— EXERCISE BRIEF —
Restate every line of the data word for word, except for the images.

[Edit difference data]
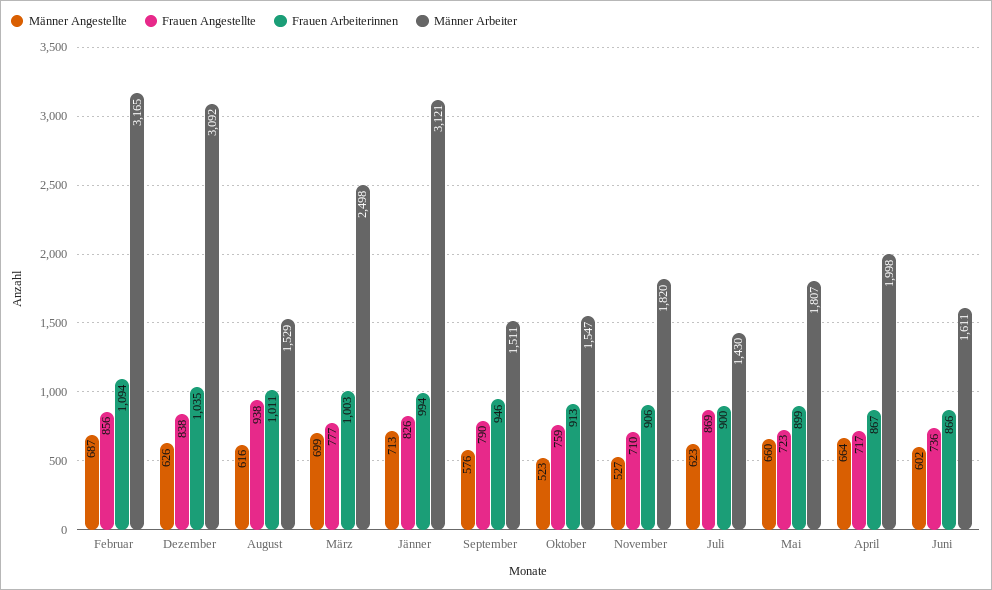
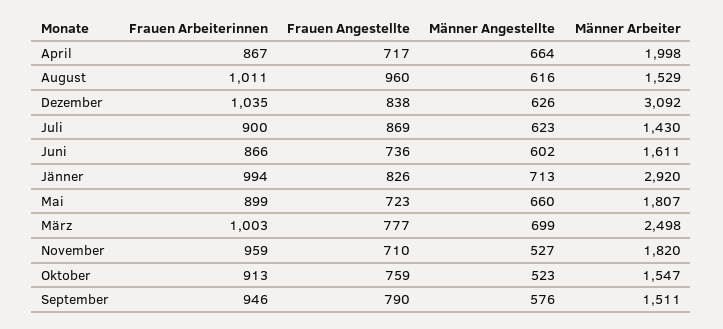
  {
    "Männer Angestellte": {
-     "Februar": 687,
      "Dezember": 626,
      "August": 616,
      "März": 699,
      "Jänner": 713,
      "September": 576,
      "Oktober": 523,
      "November": 527,
      "Juli": 623,
      "Mai": 660,
      "April": 664,
      "Juni": 602
    },
    "Frauen Angestellte": {
-     "Februar": 856,
      "Dezember": 838,
-     "August": 938,
+     "August": 960,
      "März": 777,
      "Jänner": 826,
      "September": 790,
      "Oktober": 759,
      "November": 710,
      "Juli": 869,
      "Mai": 723,
      "April": 717,
      "Juni": 736
    },
    "Frauen Arbeiterinnen": {
-     "Februar": 1094,
      "Dezember": 1035,
      "August": 1011,
      "März": 1003,
      "Jänner": 994,
      "September": 946,
      "Oktober": 913,
-     "November": 906,
+     "November": 959,
      "Juli": 900,
      "Mai": 899,
      "April": 867,
      "Juni": 866
    },
    "Männer Arbeiter": {
-     "Februar": 3165,
      "Dezember": 3092,
      "August": 1529,
      "März": 2498,
-     "Jänner": 3121,
+     "Jänner": 2920,
      "September": 1511,
      "Oktober": 1547,
      "November": 1820,
      "Juli": 1430,
      "Mai": 1807,
      "April": 1998,
      "Juni": 1611
    }
  }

— ANSWER TO THIS PROBLEM —
  {
    "Männer Angestellte": {
-     "Februar": 687,
      "Dezember": 626,
      "August": 616,
      "März": 699,
      "Jänner": 713,
      "September": 576,
      "Oktober": 523,
      "November": 527,
      "Juli": 623,
      "Mai": 660,
      "April": 664,
      "Juni": 602
    },
    "Frauen Angestellte": {
-     "Februar": 856,
      "Dezember": 838,
-     "August": 938,
+     "August": 960,
      "März": 777,
      "Jänner": 826,
      "September": 790,
      "Oktober": 759,
      "November": 710,
      "Juli": 869,
      "Mai": 723,
      "April": 717,
      "Juni": 736
    },
    "Frauen Arbeiterinnen": {
-     "Februar": 1094,
      "Dezember": 1035,
      "August": 1011,
      "März": 1003,
      "Jänner": 994,
      "September": 946,
      "Oktober": 913,
-     "November": 906,
+     "November": 959,
      "Juli": 900,
      "Mai": 899,
      "April": 867,
      "Juni": 866
    },
    "Männer Arbeiter": {
-     "Februar": 3165,
      "Dezember": 3092,
      "August": 1529,
      "März": 2498,
-     "Jänner": 3121,
+     "Jänner": 2920,
      "September": 1511,
      "Oktober": 1547,
      "November": 1820,
      "Juli": 1430,
      "Mai": 1807,
      "April": 1998,
      "Juni": 1611
    }
  }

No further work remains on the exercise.